TEXT SEGMENT section start
Before the building was constructed, the Morrison Hotel, on its former site, was demolished in 1965. The tower was developed as part of a broader initiative to modernize Chicago’s financial district in the post-war era and consolidate the operations of the First National Bank of Chicago into a contemporary headquarters complex. It first opened in 1969 as First National Plaza, serving as the headquarters of First Chicago Corporation and, at its completion, was among the tallest reinforced concrete buildings in the world.

In 1998, the building became the headquarters for Bank One Corporation and was accordingly renamed Bank One Tower. The current name dates from October 24, 2005, one year after Bank One was acquired by Chase. Chase’s retail bank division is based in the tower.

The tower’s lower levels historically included an on-site cafeteria and food court area commonly known as the Urban Market, which provided dining options for tenants and visitors. Over time, changes in security practices and office use patterns resulted in the cafeteria space being primarily available to building tenants and authorized guests rather than the general public, aligning access with internal building operations and credentialing.
TEXT SEGMENT section end
PROVIDED RECORDS section start
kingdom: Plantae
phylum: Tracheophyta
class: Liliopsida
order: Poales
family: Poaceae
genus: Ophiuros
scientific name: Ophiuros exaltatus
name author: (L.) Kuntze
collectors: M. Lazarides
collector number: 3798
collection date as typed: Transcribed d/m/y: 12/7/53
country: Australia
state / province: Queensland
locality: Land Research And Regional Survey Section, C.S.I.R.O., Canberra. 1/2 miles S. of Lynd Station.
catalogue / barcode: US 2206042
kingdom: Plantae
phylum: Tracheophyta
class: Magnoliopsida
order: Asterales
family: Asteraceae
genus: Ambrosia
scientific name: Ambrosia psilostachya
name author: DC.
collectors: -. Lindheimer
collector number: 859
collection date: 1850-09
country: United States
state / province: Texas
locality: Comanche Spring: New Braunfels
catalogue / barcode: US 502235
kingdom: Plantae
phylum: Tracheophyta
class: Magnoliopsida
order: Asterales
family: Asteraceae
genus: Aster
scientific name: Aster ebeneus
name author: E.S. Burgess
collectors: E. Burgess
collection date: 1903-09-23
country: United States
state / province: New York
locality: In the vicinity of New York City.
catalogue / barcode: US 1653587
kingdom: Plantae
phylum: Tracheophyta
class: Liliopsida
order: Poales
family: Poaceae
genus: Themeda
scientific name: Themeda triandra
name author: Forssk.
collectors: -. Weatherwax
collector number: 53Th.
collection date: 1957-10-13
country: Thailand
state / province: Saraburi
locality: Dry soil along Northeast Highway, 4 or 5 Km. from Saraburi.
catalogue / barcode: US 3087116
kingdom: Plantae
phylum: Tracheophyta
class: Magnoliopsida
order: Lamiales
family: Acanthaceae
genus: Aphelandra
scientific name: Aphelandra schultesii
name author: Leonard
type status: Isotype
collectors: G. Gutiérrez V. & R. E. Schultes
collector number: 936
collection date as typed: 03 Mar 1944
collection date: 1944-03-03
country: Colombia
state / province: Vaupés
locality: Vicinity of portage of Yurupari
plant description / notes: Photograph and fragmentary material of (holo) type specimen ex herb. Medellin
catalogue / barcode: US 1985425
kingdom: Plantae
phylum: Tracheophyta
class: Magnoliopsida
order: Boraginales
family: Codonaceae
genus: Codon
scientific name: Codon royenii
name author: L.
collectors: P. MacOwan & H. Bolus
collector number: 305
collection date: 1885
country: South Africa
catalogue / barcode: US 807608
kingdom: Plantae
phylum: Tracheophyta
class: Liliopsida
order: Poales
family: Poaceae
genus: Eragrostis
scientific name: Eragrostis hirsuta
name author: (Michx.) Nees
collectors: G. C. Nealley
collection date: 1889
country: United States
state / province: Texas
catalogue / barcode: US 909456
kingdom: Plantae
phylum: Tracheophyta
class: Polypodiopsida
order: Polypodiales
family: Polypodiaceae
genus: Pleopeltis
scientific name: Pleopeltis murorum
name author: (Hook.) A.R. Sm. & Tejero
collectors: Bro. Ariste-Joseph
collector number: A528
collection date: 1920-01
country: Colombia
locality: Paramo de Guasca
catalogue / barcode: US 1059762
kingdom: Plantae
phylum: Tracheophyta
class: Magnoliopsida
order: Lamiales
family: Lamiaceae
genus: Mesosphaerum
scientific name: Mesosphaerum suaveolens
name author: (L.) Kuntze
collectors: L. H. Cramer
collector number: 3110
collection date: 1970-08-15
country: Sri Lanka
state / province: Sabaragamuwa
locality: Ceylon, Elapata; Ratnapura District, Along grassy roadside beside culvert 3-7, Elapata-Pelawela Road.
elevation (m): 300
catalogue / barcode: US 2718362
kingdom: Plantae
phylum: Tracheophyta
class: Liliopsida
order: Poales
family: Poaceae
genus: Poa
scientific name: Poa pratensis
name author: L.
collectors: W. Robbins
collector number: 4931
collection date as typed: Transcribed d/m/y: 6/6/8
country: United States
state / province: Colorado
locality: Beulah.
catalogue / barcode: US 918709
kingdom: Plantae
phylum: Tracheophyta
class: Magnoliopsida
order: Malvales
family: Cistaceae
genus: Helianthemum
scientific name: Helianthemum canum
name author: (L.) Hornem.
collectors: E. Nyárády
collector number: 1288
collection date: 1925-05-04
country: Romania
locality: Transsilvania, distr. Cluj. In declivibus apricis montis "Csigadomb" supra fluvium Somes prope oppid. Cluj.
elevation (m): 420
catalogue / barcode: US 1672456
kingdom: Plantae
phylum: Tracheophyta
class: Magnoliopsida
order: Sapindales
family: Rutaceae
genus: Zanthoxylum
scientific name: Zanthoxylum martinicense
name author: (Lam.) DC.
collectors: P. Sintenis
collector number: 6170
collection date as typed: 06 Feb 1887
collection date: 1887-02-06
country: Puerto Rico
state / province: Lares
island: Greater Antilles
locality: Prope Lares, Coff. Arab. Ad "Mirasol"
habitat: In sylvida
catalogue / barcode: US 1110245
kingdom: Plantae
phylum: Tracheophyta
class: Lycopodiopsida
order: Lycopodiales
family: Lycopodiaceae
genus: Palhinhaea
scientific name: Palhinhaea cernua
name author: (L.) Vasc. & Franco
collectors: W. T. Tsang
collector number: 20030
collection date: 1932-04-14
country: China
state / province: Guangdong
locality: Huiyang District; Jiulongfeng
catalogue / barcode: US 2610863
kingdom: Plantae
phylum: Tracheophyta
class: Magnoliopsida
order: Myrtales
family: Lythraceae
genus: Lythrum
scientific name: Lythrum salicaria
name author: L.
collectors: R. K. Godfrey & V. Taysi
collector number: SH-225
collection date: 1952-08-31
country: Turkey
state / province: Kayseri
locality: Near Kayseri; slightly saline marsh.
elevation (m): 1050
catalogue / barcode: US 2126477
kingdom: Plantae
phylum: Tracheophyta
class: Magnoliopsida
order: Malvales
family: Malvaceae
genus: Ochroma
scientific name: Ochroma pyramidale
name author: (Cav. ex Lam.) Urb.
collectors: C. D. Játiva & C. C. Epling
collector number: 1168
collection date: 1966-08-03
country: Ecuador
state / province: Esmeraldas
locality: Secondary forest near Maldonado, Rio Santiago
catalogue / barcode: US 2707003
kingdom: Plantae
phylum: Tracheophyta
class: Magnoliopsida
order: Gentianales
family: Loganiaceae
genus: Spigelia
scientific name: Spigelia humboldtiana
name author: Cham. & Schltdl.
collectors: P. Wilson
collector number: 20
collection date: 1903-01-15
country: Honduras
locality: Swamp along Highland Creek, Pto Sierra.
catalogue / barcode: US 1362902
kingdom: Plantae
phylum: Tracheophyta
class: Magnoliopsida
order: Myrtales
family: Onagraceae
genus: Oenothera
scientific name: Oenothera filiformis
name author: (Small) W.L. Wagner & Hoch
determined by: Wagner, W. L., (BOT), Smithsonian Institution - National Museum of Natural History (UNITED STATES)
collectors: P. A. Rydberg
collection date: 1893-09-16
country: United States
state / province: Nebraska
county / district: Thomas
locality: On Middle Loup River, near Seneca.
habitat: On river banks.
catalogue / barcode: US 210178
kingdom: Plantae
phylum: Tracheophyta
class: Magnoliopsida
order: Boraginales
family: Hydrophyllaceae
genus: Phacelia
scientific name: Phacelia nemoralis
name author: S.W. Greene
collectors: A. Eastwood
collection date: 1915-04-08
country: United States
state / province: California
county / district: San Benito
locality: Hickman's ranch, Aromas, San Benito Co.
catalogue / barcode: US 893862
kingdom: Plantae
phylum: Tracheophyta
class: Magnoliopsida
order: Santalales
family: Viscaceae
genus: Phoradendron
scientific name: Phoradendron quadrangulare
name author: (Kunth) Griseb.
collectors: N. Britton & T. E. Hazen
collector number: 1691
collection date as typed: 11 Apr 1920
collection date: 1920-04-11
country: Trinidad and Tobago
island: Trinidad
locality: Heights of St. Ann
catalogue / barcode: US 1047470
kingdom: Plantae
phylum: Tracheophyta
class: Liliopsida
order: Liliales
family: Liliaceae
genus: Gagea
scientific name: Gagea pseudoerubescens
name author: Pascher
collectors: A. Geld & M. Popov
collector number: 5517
PROVIDED RECORDS section end
WORK ORDER 1:
Answer these questions from the text about the Chicago bank tower, each on its own line:
(a) In what year was the Morrison Hotel demolished?
(b) What was the building renamed in 1998?
(c) What was the cafeteria and food court area commonly called?
WORK ORDER 2: Using the text about the Chicago bank tower, rewrite the paragraph beginning "The tower's lower levels" as a short list that keeps its main facts.

TASK OUTPUT 1:
(a) 1965
(b) Bank One Tower
(c) The Urban Market

TASK OUTPUT 2:
- The tower's lower levels historically held a cafeteria and food court commonly known as the Urban Market.
- It offered dining options to tenants and visitors.
- Over time, changes in security practices and office use made the space primarily available to building tenants and authorized guests rather than the general public.
- This aligned access with internal building operations and credentialing.